■ Task ■
Would you please repeat the data that follows, exactly as it reads?

*** Data supplied

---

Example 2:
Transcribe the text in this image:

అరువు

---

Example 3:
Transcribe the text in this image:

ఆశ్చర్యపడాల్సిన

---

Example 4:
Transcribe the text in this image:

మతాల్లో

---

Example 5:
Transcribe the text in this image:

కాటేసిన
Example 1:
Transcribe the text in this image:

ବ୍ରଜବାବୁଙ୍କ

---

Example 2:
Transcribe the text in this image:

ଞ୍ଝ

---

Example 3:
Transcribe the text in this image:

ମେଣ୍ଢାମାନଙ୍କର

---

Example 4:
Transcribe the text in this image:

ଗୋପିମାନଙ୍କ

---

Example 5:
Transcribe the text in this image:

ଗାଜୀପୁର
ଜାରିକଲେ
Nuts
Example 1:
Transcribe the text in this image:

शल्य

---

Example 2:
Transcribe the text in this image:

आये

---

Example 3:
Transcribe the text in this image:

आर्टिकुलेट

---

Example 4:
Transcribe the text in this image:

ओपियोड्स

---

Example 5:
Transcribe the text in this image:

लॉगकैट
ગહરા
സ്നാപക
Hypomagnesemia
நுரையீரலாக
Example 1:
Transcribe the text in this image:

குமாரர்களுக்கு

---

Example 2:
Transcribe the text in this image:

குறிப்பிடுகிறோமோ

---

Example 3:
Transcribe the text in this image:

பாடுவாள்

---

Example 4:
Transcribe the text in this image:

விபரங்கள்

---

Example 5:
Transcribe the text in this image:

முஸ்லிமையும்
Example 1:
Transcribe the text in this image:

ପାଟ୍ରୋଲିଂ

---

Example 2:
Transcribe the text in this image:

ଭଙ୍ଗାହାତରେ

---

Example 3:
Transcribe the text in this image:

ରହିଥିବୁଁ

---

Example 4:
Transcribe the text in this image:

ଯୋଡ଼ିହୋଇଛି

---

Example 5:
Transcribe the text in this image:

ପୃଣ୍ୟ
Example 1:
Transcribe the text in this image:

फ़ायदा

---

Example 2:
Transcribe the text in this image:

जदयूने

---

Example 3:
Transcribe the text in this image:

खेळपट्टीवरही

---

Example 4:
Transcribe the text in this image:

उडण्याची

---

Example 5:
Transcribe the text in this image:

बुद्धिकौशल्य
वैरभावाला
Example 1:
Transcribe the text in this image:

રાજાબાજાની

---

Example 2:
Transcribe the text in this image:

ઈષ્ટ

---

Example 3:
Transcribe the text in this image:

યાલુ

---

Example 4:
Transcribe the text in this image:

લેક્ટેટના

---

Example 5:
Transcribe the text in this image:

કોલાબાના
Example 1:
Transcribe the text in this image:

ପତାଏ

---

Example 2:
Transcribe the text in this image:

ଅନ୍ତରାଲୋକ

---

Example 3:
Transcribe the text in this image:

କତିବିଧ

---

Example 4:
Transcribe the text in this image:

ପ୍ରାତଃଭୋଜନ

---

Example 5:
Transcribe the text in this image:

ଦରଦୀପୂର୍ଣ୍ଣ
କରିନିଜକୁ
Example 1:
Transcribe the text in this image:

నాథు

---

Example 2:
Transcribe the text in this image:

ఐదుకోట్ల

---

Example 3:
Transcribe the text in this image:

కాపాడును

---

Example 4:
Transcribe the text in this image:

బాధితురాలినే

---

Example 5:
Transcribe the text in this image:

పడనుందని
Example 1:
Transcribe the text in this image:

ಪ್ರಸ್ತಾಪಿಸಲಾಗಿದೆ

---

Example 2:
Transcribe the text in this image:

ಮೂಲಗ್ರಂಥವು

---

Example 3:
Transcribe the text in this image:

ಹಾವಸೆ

******

■ Your response ■
---

Example 2:
Transcribe the text in this image:

అరువు

---

Example 3:
Transcribe the text in this image:

ఆశ్చర్యపడాల్సిన

---

Example 4:
Transcribe the text in this image:

మతాల్లో

---

Example 5:
Transcribe the text in this image:

కాటేసిన
Example 1:
Transcribe the text in this image:

ବ୍ରଜବାବୁଙ୍କ

---

Example 2:
Transcribe the text in this image:

ଞ୍ଝ

---

Example 3:
Transcribe the text in this image:

ମେଣ୍ଢାମାନଙ୍କର

---

Example 4:
Transcribe the text in this image:

ଗୋପିମାନଙ୍କ

---

Example 5:
Transcribe the text in this image:

ଗାଜୀପୁର
ଜାରିକଲେ
Nuts
Example 1:
Transcribe the text in this image:

शल्य

---

Example 2:
Transcribe the text in this image:

आये

---

Example 3:
Transcribe the text in this image:

आर्टिकुलेट

---

Example 4:
Transcribe the text in this image:

ओपियोड्स

---

Example 5:
Transcribe the text in this image:

लॉगकैट
ગહરા
സ്നാപക
Hypomagnesemia
நுரையீரலாக
Example 1:
Transcribe the text in this image:

குமாரர்களுக்கு

---

Example 2:
Transcribe the text in this image:

குறிப்பிடுகிறோமோ

---

Example 3:
Transcribe the text in this image:

பாடுவாள்

---

Example 4:
Transcribe the text in this image:

விபரங்கள்

---

Example 5:
Transcribe the text in this image:

முஸ்லிமையும்
Example 1:
Transcribe the text in this image:

ପାଟ୍ରୋଲିଂ

---

Example 2:
Transcribe the text in this image:

ଭଙ୍ଗାହାତରେ

---

Example 3:
Transcribe the text in this image:

ରହିଥିବୁଁ

---

Example 4:
Transcribe the text in this image:

ଯୋଡ଼ିହୋଇଛି

---

Example 5:
Transcribe the text in this image:

ପୃଣ୍ୟ
Example 1:
Transcribe the text in this image:

फ़ायदा

---

Example 2:
Transcribe the text in this image:

जदयूने

---

Example 3:
Transcribe the text in this image:

खेळपट्टीवरही

---

Example 4:
Transcribe the text in this image:

उडण्याची

---

Example 5:
Transcribe the text in this image:

बुद्धिकौशल्य
वैरभावाला
Example 1:
Transcribe the text in this image:

રાજાબાજાની

---

Example 2:
Transcribe the text in this image:

ઈષ્ટ

---

Example 3:
Transcribe the text in this image:

યાલુ

---

Example 4:
Transcribe the text in this image:

લેક્ટેટના

---

Example 5:
Transcribe the text in this image:

કોલાબાના
Example 1:
Transcribe the text in this image:

ପତାଏ

---

Example 2:
Transcribe the text in this image:

ଅନ୍ତରାଲୋକ

---

Example 3:
Transcribe the text in this image:

କତିବିଧ

---

Example 4:
Transcribe the text in this image:

ପ୍ରାତଃଭୋଜନ

---

Example 5:
Transcribe the text in this image:

ଦରଦୀପୂର୍ଣ୍ଣ
କରିନିଜକୁ
Example 1:
Transcribe the text in this image:

నాథు

---

Example 2:
Transcribe the text in this image:

ఐదుకోట్ల

---

Example 3:
Transcribe the text in this image:

కాపాడును

---

Example 4:
Transcribe the text in this image:

బాధితురాలినే

---

Example 5:
Transcribe the text in this image:

పడనుందని
Example 1:
Transcribe the text in this image:

ಪ್ರಸ್ತಾಪಿಸಲಾಗಿದೆ

---

Example 2:
Transcribe the text in this image:

ಮೂಲಗ್ರಂಥವು

---

Example 3:
Transcribe the text in this image:

ಹಾವಸೆ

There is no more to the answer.